A drone in this context (Air) is loosely referred to as a Remote Piloted Aircraft (RPA) which is basically an Unmanned Aerial Vehicle (UAV). The most common UAVs configuration for commercial drone use is the quad-copter. The quad-copter has 4 spinning propellers to generate lift, and resembles a mini-helicopter. They are very popular for video shoots due to it’s vertical take-off and landing (VTOL) and holding altitude capabilities .
Before the rise in consumer interest in UAVs, the word “drone” was primarily used to refer to the UAVs used by the military.
What is the best drone?
Each drone is designed to fill a specific mission profile. The determining factor will depend on a lot of different factors: Image Quality, Payload Capacity, Special Features, Battery Life, Project Budget, Project Location among other things.
All and all it will really all come down to your own personal opinion. However, at the time of writing this, we believe the DJI’s Inspire 2 with X7 camera is the best pro-consumer drone available on the medium-to-low budget Film and TV market, followed closely by it’s cousin drones, the Mavic 2 Pro and newly released Mavic 3 series.
The higher end bigger-budget Film and TV drones usually require a heavy-lifter and more than one operator: a Remote Pilot in Command (RPIC) and a Payload Operator. The payload operator is usually controlling a Gimbal/Camera combo and/or a wireless Focus control. This option allows you to greatly modify the payload Camera (Arri, RED, DSLRs, etc) and switch between prime lenses.
What kind of regulations are there to fly a drone?
The Federal Aviation Administration (FAA) ruled in 2018 that if you operate a drone commercially that weighs between 0.55 lbs and 55 lbs, you must register it through them and obtain a Part 107 Certification.
Registering your drone with the FAA requires you to provide them your name, address, and phone number as well as paying a $5 fee. The registration number will last for 3 years.

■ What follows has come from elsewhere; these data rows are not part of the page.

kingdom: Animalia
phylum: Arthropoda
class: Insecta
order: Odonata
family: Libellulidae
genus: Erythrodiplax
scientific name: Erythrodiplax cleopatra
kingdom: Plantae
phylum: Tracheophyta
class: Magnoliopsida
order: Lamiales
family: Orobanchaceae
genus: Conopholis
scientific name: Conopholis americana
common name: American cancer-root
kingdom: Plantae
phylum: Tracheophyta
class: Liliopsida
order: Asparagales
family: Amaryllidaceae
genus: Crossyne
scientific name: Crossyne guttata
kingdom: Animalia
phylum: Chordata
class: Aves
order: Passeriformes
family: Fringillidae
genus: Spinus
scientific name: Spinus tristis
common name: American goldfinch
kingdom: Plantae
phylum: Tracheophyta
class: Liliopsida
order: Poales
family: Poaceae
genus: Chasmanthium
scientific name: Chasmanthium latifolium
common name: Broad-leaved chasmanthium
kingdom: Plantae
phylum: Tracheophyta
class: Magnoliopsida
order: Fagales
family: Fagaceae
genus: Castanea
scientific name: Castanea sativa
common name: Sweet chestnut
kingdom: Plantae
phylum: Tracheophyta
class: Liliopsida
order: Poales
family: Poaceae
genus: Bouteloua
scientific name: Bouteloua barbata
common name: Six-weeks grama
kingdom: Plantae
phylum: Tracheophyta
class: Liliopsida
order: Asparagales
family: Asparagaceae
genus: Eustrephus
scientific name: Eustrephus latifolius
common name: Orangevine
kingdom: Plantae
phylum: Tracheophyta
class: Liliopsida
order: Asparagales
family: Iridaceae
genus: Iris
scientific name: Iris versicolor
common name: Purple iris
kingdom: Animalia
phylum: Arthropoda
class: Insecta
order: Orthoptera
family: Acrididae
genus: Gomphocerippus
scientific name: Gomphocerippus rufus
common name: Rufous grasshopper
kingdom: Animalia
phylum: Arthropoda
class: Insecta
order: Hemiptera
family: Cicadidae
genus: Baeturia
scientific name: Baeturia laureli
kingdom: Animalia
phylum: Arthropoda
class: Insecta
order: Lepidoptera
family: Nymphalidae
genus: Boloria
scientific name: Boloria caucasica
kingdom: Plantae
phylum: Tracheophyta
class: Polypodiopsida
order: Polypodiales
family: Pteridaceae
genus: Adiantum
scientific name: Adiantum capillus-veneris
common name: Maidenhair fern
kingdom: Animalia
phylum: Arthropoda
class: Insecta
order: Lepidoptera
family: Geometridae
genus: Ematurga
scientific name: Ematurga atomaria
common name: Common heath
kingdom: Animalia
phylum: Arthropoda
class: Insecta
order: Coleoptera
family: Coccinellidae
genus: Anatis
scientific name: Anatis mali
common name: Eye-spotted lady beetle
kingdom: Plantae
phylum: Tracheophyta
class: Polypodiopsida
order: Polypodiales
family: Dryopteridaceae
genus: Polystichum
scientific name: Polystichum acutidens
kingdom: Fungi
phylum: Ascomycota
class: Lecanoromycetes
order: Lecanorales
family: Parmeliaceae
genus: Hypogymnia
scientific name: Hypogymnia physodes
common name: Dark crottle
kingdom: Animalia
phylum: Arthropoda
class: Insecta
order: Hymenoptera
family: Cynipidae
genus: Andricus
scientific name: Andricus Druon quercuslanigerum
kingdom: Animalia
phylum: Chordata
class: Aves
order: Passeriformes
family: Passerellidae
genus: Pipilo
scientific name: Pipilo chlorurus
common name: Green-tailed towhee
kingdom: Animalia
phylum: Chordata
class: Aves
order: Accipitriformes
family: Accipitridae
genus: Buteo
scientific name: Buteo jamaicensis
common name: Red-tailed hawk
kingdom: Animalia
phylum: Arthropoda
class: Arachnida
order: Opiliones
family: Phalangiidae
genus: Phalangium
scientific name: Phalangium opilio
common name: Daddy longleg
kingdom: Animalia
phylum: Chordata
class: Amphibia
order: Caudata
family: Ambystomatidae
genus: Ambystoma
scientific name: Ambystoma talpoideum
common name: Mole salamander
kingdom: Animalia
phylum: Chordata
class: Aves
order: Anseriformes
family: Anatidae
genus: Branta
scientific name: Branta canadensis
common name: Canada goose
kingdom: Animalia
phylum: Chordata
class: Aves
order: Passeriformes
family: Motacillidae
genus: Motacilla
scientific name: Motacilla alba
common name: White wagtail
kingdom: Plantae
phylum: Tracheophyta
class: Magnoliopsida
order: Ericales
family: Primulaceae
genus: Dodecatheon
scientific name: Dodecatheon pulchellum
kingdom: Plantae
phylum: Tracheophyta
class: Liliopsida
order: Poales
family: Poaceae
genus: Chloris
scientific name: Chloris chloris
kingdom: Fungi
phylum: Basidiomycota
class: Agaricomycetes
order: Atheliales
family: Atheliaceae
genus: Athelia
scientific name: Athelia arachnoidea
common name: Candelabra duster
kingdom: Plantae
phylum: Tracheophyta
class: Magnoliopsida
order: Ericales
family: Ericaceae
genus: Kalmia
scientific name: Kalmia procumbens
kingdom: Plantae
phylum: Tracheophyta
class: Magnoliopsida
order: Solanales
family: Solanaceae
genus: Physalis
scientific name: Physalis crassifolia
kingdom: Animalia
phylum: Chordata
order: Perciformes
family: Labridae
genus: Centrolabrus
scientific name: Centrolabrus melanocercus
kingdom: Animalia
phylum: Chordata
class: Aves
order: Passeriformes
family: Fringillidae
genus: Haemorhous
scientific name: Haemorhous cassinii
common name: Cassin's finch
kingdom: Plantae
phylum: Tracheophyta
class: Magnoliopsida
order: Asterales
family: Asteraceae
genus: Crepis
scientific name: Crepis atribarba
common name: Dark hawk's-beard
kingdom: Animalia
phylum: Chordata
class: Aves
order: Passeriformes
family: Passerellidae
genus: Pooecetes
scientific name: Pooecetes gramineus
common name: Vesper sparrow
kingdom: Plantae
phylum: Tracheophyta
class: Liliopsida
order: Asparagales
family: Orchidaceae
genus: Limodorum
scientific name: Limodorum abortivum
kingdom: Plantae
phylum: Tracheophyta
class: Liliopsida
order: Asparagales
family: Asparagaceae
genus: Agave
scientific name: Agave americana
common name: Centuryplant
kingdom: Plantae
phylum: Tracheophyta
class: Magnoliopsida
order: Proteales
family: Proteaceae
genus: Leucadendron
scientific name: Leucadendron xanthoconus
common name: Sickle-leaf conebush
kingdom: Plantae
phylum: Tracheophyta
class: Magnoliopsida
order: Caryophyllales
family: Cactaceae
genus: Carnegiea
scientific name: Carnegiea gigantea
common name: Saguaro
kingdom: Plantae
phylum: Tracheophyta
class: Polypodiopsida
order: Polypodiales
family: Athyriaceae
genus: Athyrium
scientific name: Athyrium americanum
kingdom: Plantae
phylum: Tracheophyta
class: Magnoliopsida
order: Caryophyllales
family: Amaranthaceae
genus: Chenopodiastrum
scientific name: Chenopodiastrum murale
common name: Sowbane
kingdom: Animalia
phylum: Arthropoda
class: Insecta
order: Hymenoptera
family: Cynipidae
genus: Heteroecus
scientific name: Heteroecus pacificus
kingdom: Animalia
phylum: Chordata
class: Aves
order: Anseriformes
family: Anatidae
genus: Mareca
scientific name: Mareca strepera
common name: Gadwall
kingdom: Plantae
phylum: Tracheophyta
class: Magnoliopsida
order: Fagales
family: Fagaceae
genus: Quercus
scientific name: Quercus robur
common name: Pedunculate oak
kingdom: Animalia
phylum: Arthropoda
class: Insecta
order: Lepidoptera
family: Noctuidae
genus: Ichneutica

The part 107 license has to be renewed every two years.
Aside from the registration and license requirement, the FAA also has basic rules in place for commercial and non-commercial users:
Don’t fly near manned aircraft
Fly below 400 feet AGL or “above ground level”
Keep the drone in line-of-sight (LOS)
You cannot fly a drone that weighs over 55lbs without additional certification
You cannot fly your drone for commercial purposes (unless you have a part 107 license)
Don’t fly within 5 miles of an airport without a Certificate of Authorization (COA)
You cannot fly your drone over stadiums, prisons or critical infrastructure
Don’t fly your drone over people or crowds of people without an FAA Exemption.
These regulations are put in place to ensure safety to yourself, to others, and to manned aircrafts in the sky.